About this task = Going through the entries below, find how many lines hold "inspirasjon", then give that number alone.
____________
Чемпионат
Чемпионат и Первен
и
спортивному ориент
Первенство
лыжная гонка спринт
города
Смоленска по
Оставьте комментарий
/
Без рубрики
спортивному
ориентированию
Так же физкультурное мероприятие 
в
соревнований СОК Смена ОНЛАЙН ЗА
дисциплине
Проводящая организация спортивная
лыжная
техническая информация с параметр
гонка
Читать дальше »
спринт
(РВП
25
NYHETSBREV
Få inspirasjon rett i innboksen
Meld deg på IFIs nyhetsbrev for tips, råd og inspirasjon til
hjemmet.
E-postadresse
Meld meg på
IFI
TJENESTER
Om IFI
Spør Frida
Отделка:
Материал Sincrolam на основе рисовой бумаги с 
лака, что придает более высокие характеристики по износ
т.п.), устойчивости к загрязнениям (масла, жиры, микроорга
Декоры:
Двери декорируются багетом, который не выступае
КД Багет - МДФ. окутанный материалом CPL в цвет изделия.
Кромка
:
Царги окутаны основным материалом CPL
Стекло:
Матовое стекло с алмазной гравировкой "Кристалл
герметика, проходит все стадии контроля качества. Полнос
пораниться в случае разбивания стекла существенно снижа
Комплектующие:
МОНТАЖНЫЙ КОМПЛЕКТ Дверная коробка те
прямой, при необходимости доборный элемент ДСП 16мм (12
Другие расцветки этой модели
____________
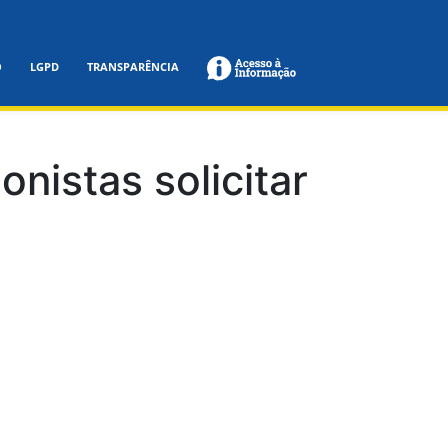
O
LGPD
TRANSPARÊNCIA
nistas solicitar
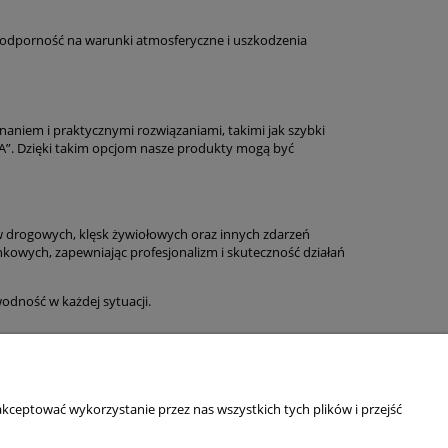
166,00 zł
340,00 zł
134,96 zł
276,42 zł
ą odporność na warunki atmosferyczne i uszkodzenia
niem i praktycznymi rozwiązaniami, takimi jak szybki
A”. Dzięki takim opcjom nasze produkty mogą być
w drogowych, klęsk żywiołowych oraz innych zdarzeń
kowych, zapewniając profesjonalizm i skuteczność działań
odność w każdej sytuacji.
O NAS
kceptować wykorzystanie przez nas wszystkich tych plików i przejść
____________
Solution to the problem = 2